- _Assignment_:
Return the lines below exactly as they appear, please, starting with the first and ending with the one that contains "updating, and deletion".

- _Data for processing_:
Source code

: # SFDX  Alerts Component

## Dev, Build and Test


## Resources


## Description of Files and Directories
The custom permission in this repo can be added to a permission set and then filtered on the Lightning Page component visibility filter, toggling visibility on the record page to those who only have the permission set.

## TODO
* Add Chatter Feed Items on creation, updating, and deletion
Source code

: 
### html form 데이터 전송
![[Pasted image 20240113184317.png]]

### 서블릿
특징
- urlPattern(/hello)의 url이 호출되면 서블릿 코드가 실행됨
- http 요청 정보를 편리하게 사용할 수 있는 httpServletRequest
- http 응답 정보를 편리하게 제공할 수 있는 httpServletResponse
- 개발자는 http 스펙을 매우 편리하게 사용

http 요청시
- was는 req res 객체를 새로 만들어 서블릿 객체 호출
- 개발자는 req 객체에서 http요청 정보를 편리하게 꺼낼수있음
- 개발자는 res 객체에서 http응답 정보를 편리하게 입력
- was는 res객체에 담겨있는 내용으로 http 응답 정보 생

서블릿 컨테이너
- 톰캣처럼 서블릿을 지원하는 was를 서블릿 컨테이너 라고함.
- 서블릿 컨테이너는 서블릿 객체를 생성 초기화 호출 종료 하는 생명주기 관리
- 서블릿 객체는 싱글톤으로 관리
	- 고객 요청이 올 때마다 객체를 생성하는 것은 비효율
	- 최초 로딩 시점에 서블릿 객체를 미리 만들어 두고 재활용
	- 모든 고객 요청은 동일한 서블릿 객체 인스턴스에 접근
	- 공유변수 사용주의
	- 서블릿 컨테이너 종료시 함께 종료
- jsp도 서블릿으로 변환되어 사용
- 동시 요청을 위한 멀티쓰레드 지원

- _Solution for this problem_:
Source code

: # SFDX  Alerts Component

## Dev, Build and Test


## Resources


## Description of Files and Directories
The custom permission in this repo can be added to a permission set and then filtered on the Lightning Page component visibility filter, toggling visibility on the record page to those who only have the permission set.

## TODO
* Add Chatter Feed Items on creation, updating, and deletion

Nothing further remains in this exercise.